▶ **PROBLEM REQUIREMENTS**: Reproduce verbatim the portion of the text on the Willyama electoral district that runs from "Willyama was an" to "Wright representing .".

▶ **EXTRACT TO READ**:
= Electoral district of Willyama =

Former state electoral district of New South Wales, Australia

Willyama was an electoral district for the Legislative Assembly in the Australian State of New South Wales named after the original aboriginal name for the Broken Hill area. It included southern Broken Hill and sparsely occupied areas further south. Since 1904 all of the town was in the district of Broken Hill, surrounded by the rural district of Sturt. In the 1912 redistribution north Broken Hill was in Sturt, while Willyama was created to include South Broken Hill, the southern part of Sturt and the north western part of Murray. In 1920, it was combined with Sturt, Cobar and much of the area of Murray to create a three-member Sturt. Willyama's only member was Jabez Wright representing .

▶ **INFORMATION SHOWN**:
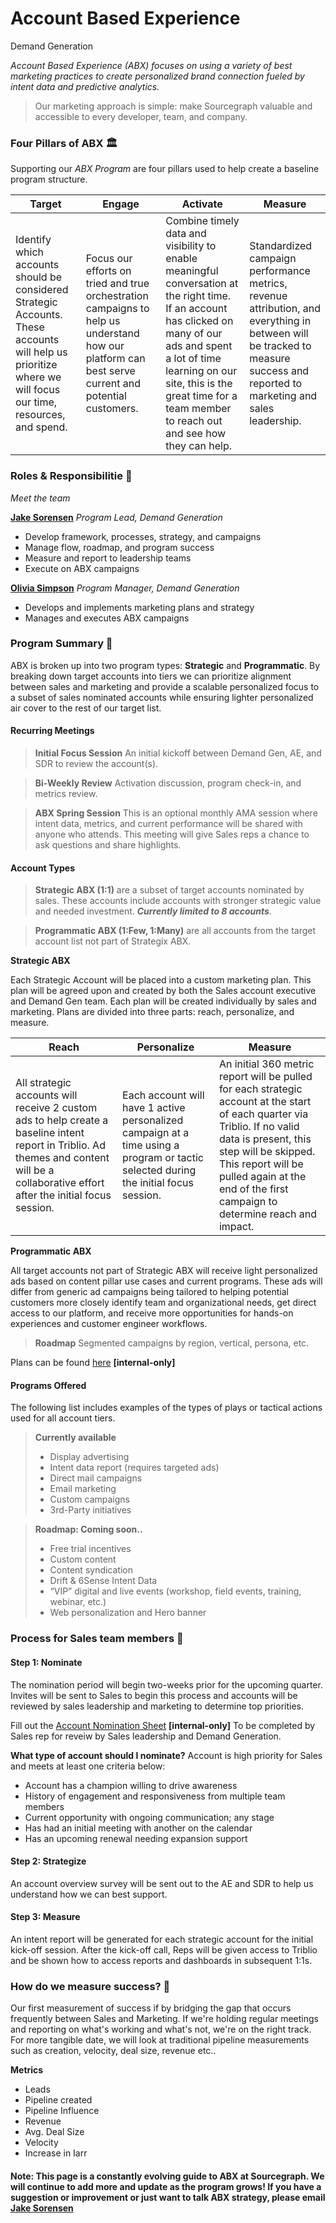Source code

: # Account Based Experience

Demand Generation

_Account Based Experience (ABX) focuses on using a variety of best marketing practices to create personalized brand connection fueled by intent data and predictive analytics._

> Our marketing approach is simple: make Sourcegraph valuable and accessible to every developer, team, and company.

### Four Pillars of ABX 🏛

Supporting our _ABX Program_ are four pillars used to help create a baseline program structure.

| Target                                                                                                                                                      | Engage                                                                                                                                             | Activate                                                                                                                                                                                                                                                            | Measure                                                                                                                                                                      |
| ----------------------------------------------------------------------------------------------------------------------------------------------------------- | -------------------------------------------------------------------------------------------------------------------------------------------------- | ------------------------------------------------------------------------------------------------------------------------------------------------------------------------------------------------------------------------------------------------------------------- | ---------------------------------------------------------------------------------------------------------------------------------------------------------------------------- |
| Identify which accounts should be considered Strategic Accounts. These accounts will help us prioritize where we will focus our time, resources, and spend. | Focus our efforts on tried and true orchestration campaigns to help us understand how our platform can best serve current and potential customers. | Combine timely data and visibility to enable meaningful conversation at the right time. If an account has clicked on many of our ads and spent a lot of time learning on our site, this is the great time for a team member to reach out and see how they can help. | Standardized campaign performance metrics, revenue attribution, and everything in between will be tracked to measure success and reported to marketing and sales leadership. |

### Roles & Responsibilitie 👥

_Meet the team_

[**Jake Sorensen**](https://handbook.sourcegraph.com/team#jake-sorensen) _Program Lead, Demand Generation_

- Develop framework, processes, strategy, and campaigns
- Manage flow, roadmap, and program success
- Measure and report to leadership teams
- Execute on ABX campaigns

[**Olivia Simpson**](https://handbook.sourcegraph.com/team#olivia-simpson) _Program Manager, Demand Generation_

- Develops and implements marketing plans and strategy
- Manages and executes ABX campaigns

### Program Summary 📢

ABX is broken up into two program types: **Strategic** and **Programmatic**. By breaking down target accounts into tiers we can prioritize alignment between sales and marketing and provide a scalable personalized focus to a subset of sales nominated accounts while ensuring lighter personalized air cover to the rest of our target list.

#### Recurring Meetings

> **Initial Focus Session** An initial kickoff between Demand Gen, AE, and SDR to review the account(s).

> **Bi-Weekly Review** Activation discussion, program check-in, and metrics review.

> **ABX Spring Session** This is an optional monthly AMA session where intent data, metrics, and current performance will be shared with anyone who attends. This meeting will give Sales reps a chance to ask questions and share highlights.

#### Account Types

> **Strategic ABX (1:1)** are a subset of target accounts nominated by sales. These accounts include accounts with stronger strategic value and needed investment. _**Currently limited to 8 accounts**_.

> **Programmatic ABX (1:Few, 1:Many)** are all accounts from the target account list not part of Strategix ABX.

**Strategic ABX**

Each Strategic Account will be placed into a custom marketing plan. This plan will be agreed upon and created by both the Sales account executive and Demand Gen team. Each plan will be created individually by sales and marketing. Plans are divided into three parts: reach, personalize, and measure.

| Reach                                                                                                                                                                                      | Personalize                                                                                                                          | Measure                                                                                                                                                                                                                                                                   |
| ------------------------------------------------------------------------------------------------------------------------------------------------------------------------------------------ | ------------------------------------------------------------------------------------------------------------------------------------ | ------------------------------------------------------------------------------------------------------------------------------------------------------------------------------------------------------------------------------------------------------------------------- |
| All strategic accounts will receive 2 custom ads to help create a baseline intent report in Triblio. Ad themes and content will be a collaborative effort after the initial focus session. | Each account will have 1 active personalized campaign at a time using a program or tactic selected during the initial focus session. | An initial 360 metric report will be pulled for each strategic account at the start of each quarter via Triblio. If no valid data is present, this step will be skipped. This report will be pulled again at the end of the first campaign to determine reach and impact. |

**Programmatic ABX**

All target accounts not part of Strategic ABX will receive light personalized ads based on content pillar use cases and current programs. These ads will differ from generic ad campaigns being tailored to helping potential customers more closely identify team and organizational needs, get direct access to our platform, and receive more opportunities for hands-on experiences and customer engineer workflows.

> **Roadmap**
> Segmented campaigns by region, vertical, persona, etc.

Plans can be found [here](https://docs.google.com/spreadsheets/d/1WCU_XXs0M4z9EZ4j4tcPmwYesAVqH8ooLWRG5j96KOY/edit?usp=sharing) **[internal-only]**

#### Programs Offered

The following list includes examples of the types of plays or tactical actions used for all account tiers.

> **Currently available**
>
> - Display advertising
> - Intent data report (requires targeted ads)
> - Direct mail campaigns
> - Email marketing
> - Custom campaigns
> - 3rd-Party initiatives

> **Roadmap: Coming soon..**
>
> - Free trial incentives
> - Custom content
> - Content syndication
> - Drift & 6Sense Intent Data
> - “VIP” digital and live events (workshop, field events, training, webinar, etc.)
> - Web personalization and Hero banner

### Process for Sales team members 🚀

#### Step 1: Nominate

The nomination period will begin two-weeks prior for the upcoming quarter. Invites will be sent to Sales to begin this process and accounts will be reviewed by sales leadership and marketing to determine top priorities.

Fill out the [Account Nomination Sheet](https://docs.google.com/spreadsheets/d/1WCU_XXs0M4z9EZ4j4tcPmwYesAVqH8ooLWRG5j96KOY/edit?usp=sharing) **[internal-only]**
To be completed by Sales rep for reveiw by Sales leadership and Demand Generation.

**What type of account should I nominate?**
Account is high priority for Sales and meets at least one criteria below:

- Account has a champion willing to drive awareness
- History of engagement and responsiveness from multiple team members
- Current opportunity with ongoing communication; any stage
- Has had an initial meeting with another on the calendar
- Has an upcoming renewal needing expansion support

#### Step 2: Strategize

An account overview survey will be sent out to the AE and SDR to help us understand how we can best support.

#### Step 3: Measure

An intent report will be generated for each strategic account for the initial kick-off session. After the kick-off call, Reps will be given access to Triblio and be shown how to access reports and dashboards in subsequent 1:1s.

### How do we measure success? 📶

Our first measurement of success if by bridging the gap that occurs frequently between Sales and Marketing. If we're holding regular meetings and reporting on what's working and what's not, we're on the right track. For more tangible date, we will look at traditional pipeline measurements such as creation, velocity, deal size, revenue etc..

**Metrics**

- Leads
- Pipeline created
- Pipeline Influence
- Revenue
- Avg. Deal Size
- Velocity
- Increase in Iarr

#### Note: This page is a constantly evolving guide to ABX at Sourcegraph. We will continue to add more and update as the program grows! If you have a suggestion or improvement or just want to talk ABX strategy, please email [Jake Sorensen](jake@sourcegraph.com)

---

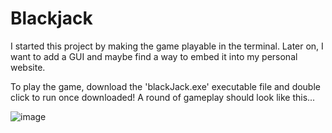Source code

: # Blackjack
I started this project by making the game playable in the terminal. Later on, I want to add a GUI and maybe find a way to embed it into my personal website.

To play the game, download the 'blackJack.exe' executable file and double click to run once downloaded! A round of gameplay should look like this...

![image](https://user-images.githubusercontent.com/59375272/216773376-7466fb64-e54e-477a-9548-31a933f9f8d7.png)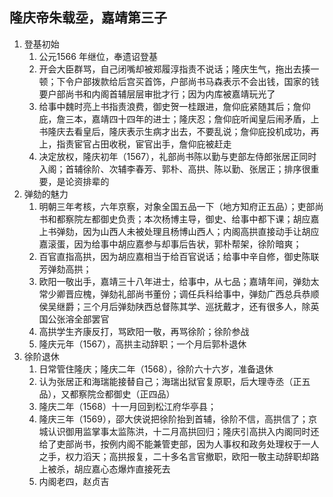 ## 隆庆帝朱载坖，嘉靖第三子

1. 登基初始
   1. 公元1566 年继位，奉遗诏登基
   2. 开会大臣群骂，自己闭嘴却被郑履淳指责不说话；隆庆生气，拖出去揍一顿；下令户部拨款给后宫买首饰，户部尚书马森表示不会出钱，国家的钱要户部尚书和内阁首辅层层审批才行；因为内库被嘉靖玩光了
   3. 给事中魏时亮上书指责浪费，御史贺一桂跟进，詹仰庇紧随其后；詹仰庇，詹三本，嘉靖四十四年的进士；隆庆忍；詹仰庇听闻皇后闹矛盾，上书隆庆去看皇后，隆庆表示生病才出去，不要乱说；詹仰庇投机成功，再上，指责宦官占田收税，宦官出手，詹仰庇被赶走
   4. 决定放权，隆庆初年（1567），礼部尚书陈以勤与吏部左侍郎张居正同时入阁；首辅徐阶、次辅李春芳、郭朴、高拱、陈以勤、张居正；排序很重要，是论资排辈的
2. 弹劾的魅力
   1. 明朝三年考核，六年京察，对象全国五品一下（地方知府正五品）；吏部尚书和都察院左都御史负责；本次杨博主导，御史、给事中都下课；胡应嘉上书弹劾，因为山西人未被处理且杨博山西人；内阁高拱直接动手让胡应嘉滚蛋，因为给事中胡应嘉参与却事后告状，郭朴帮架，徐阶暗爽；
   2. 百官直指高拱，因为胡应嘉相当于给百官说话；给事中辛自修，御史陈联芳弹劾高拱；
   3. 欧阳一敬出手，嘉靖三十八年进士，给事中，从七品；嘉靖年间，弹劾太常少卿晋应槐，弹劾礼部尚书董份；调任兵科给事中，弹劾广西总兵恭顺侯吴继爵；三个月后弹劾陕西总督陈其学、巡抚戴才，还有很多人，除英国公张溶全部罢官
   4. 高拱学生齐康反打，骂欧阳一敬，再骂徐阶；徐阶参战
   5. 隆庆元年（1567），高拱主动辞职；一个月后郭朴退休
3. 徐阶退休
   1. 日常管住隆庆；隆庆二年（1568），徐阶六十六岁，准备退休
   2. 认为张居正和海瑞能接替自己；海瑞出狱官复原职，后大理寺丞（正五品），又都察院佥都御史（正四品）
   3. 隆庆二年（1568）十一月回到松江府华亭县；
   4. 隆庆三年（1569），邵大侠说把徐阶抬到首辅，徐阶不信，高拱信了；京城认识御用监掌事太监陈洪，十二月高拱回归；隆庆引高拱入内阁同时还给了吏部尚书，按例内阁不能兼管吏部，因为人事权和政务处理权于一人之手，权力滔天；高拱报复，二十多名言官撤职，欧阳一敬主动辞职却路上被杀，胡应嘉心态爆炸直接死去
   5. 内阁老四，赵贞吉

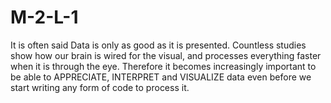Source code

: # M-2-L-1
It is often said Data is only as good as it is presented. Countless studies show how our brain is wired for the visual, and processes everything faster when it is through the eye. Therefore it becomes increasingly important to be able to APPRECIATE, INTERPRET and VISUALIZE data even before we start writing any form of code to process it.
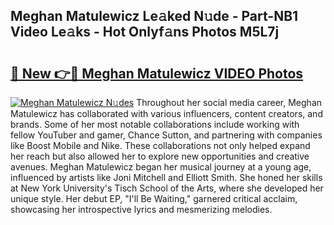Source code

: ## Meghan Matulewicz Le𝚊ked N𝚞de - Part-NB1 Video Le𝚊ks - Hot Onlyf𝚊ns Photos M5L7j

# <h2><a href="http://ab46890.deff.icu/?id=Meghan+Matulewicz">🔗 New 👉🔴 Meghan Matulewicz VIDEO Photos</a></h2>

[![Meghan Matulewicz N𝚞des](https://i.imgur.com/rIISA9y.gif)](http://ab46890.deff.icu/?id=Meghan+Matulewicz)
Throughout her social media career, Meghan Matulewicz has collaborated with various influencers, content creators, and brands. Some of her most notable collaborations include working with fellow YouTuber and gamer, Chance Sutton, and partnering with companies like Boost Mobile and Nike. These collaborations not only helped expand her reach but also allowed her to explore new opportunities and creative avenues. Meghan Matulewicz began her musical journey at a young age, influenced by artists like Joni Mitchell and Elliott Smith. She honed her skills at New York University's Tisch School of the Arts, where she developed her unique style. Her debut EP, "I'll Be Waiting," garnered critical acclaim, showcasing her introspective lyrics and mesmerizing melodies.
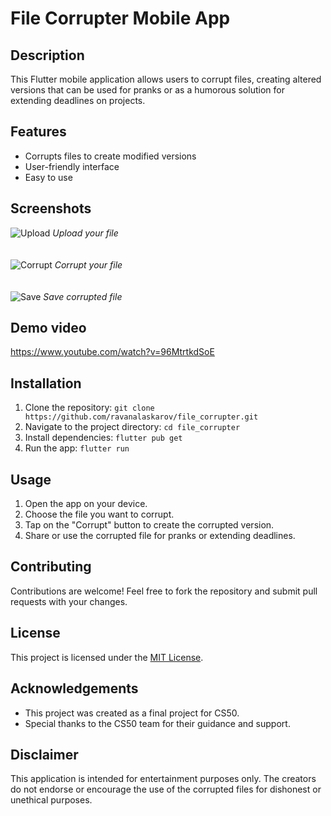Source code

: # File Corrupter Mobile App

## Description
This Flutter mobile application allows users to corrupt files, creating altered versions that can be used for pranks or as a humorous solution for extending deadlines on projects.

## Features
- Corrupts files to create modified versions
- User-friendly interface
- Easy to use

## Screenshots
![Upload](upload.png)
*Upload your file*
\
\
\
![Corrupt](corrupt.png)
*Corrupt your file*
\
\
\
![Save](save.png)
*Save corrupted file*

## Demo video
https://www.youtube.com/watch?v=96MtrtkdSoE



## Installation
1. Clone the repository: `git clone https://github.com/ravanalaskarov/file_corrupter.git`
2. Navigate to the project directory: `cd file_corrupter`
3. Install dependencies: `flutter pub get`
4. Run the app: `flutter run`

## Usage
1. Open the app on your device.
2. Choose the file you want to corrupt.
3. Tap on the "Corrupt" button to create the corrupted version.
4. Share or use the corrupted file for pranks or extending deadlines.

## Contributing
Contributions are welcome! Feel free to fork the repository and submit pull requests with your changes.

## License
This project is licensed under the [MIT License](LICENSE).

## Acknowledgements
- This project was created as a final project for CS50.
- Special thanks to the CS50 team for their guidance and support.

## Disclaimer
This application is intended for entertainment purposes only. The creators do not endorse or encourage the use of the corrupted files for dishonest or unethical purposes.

▶ **SOLUTION FOR THIS EXERCISE**:
Willyama was an electoral district for the Legislative Assembly in the Australian State of New South Wales named after the original aboriginal name for the Broken Hill area. It included southern Broken Hill and sparsely occupied areas further south. Since 1904 all of the town was in the district of Broken Hill, surrounded by the rural district of Sturt. In the 1912 redistribution north Broken Hill was in Sturt, while Willyama was created to include South Broken Hill, the southern part of Sturt and the north western part of Murray. In 1920, it was combined with Sturt, Cobar and much of the area of Murray to create a three-member Sturt. Willyama's only member was Jabez Wright representing .